▸ **Extracted data**
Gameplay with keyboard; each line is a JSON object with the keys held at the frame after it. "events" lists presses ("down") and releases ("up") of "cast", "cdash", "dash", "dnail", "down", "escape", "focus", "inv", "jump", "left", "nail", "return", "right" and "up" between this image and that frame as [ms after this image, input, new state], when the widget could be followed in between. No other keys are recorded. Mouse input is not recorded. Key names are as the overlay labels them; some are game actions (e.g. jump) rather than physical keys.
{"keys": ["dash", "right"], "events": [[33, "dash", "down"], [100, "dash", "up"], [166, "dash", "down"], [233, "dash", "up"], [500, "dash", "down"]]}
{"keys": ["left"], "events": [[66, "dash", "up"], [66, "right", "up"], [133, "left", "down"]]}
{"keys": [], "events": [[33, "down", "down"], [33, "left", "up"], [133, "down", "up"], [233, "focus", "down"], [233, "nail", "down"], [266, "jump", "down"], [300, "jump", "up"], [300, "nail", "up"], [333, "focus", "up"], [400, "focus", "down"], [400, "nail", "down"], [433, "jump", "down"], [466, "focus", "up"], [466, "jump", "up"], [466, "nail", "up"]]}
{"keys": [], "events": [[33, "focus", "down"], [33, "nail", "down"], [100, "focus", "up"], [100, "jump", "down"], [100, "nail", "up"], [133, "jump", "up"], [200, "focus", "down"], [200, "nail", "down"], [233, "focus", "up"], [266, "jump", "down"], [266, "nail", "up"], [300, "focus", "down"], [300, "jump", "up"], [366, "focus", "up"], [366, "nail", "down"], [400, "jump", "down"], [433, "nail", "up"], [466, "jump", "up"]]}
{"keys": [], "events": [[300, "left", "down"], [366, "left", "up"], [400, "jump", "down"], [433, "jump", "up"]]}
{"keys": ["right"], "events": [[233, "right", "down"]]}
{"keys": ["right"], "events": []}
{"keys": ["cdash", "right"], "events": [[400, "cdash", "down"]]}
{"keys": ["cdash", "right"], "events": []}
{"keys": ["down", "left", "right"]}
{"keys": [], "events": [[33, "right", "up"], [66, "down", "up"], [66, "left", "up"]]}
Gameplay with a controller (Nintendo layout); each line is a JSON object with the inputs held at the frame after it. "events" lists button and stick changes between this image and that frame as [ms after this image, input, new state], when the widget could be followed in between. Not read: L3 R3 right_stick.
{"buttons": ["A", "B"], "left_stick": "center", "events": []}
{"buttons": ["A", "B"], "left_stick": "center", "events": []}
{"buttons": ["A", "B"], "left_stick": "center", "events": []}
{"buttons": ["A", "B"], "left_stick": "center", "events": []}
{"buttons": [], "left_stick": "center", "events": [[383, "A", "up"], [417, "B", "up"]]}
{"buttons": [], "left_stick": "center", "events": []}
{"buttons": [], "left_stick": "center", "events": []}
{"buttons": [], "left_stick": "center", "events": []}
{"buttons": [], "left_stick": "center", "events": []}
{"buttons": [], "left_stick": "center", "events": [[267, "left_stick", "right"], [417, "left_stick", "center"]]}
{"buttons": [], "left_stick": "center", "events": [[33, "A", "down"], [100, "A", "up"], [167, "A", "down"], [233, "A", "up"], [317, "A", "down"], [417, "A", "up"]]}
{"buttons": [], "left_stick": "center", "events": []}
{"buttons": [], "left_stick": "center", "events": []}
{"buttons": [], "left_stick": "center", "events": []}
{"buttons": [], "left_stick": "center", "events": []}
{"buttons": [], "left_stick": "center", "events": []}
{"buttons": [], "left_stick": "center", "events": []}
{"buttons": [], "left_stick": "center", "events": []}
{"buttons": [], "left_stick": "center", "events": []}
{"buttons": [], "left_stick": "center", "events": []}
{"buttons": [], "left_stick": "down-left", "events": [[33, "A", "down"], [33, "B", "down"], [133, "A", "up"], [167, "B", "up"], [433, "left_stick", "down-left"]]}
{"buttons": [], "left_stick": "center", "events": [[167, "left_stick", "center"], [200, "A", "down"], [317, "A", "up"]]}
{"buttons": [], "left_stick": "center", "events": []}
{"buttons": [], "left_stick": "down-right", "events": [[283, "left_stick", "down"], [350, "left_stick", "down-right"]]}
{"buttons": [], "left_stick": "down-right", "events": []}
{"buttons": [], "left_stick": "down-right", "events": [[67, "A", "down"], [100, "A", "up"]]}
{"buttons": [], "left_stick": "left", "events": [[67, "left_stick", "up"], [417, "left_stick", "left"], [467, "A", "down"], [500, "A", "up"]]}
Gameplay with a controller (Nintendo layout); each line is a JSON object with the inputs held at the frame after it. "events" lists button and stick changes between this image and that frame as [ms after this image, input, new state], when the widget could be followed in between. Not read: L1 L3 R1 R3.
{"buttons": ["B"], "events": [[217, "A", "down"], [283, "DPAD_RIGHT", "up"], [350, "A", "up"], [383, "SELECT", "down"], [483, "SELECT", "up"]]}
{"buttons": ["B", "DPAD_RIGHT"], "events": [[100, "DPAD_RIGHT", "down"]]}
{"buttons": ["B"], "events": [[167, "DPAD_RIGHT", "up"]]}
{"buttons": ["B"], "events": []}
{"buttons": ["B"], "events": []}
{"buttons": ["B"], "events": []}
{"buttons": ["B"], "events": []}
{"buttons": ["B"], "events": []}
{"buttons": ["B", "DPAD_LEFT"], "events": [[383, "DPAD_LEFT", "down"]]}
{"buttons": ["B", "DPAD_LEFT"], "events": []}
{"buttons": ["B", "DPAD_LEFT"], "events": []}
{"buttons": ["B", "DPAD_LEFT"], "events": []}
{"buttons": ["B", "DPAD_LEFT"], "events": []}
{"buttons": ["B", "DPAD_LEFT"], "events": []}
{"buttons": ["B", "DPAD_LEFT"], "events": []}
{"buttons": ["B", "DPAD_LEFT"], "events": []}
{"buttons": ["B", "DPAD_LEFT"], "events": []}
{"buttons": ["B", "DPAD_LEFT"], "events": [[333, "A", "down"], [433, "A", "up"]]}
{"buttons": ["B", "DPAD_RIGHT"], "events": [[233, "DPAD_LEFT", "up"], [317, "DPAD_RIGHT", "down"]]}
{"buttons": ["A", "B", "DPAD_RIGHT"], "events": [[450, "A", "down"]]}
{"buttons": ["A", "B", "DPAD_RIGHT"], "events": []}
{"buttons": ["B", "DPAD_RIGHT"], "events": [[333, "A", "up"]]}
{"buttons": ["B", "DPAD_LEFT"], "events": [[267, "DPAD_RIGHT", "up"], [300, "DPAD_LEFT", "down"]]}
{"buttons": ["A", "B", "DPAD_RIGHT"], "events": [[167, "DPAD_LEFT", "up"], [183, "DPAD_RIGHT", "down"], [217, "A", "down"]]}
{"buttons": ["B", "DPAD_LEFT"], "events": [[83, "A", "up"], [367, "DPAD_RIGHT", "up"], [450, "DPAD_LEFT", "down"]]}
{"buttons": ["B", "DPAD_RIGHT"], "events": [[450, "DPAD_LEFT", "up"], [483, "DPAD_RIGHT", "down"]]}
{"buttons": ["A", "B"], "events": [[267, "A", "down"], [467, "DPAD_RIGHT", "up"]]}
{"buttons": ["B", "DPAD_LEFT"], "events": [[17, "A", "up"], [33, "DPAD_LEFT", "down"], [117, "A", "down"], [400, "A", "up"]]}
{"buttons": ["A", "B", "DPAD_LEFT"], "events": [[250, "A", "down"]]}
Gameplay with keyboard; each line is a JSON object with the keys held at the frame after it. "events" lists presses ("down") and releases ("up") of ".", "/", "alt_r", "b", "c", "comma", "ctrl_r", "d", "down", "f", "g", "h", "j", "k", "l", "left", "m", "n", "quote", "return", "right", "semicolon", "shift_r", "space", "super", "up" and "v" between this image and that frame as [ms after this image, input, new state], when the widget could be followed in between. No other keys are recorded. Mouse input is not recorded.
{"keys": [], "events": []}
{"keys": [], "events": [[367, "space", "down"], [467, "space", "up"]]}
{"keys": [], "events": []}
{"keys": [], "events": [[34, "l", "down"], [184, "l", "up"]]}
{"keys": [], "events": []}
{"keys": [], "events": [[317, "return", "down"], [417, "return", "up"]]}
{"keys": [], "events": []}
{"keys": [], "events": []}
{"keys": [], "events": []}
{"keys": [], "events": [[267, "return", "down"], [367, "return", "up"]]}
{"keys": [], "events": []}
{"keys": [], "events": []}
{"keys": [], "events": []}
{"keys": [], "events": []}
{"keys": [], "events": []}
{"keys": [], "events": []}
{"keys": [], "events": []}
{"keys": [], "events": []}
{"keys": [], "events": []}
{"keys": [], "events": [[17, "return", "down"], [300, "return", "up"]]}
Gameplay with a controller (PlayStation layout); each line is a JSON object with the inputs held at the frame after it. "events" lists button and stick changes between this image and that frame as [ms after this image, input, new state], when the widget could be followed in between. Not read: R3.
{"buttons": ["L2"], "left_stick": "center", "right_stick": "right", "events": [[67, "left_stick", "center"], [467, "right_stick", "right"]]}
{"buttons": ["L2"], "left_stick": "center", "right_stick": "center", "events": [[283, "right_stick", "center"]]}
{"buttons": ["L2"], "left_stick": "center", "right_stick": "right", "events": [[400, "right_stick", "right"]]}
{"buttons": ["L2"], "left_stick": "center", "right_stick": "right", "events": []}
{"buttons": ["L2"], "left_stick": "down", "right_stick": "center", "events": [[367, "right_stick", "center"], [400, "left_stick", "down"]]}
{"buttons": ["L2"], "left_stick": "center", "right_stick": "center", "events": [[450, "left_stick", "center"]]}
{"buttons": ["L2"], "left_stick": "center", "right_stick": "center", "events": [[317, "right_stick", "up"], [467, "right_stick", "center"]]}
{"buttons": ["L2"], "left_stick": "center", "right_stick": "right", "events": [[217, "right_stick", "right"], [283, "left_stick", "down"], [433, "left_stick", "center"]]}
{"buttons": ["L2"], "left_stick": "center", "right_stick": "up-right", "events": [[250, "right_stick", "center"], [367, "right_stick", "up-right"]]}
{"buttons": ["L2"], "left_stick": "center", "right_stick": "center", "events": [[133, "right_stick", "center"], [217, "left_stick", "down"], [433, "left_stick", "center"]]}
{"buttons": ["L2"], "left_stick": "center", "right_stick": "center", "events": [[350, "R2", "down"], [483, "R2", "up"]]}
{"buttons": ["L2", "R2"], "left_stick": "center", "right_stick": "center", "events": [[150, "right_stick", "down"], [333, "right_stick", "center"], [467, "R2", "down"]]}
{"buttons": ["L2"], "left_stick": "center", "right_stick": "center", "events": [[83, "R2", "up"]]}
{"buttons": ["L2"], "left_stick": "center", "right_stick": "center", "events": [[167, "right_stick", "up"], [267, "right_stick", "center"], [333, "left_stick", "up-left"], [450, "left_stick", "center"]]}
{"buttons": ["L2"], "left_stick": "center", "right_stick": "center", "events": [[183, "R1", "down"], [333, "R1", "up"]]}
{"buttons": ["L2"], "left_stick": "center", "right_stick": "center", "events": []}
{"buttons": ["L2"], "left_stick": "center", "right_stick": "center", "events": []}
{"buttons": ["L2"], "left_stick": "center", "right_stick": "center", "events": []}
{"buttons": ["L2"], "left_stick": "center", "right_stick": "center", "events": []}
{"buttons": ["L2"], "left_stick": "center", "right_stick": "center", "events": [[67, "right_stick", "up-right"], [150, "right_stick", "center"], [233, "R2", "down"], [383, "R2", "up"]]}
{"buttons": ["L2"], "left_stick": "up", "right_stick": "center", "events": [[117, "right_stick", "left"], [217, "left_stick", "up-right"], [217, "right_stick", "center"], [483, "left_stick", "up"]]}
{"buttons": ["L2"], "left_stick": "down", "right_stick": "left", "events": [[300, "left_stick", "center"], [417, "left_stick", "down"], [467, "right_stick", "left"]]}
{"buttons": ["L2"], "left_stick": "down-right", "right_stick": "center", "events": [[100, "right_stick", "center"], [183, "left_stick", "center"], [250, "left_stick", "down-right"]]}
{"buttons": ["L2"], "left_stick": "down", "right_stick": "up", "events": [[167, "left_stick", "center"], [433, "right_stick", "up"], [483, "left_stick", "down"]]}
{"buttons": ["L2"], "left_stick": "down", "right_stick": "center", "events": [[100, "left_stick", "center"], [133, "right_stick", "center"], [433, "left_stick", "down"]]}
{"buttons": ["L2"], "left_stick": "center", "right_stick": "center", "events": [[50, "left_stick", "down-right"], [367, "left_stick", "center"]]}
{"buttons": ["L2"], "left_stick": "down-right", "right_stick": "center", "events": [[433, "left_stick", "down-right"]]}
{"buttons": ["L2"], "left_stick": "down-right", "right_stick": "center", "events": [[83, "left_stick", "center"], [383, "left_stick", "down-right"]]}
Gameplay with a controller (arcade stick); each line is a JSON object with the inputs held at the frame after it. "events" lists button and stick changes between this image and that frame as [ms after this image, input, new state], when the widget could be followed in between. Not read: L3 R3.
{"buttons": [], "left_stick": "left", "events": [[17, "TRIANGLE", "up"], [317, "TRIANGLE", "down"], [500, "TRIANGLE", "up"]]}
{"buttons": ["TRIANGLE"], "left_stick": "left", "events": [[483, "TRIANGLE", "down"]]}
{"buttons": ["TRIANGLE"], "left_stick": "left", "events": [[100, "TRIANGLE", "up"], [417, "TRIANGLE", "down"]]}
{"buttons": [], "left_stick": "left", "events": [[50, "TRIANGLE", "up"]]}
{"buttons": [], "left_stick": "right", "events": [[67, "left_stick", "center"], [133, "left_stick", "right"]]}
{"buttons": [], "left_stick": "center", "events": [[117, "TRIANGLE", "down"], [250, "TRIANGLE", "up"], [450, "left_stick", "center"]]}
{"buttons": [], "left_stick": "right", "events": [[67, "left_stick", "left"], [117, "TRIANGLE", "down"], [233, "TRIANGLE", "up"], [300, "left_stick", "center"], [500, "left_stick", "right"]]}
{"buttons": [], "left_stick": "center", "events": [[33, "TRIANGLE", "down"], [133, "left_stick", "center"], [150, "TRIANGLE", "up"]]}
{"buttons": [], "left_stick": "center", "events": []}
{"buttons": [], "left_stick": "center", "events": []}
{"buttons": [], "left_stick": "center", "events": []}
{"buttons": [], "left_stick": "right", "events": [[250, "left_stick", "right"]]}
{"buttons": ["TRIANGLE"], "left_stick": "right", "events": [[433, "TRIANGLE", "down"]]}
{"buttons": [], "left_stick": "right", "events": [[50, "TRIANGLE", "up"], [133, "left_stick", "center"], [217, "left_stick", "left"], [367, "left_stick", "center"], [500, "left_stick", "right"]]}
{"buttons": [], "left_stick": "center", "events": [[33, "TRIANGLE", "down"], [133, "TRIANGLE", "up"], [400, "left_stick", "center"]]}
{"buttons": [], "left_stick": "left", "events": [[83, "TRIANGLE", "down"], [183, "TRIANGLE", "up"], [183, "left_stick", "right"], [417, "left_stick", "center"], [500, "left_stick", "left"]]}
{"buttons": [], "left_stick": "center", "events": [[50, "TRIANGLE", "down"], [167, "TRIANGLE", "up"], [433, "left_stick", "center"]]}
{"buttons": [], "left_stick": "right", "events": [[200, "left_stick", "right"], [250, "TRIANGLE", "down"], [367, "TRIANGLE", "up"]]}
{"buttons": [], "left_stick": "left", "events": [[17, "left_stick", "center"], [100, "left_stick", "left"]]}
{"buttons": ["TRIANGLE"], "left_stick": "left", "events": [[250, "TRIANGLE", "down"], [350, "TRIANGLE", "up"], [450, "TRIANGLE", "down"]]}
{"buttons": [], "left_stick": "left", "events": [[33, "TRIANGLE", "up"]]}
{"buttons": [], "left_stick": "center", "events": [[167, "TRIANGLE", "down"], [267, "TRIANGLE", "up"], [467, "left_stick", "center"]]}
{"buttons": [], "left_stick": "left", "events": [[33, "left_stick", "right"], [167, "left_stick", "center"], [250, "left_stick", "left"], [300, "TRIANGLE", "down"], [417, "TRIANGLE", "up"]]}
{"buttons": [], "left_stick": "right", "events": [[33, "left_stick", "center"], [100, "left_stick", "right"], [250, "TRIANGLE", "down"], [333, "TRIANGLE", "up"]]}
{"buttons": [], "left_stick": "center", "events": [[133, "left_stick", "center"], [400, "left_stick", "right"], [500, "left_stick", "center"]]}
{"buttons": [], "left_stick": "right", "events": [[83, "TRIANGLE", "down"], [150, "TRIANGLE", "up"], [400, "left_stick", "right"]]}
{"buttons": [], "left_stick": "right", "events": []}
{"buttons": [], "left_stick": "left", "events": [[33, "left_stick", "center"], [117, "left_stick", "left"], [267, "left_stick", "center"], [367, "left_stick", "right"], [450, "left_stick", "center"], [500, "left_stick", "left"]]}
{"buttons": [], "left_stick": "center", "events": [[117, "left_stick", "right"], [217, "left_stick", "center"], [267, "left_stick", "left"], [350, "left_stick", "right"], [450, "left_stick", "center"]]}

▸ **The task**
After identifying the lines above that contain "other", copy each one.

▸ **Reply**
Gameplay with keyboard; each line is a JSON object with the keys held at the frame after it. "events" lists presses ("down") and releases ("up") of "cast", "cdash", "dash", "dnail", "down", "escape", "focus", "inv", "jump", "left", "nail", "return", "right" and "up" between this image and that frame as [ms after this image, input, new state], when the widget could be followed in between. No other keys are recorded. Mouse input is not recorded. Key names are as the overlay labels them; some are game actions (e.g. jump) rather than physical keys.
Gameplay with keyboard; each line is a JSON object with the keys held at the frame after it. "events" lists presses ("down") and releases ("up") of ".", "/", "alt_r", "b", "c", "comma", "ctrl_r", "d", "down", "f", "g", "h", "j", "k", "l", "left", "m", "n", "quote", "return", "right", "semicolon", "shift_r", "space", "super", "up" and "v" between this image and that frame as [ms after this image, input, new state], when the widget could be followed in between. No other keys are recorded. Mouse input is not recorded.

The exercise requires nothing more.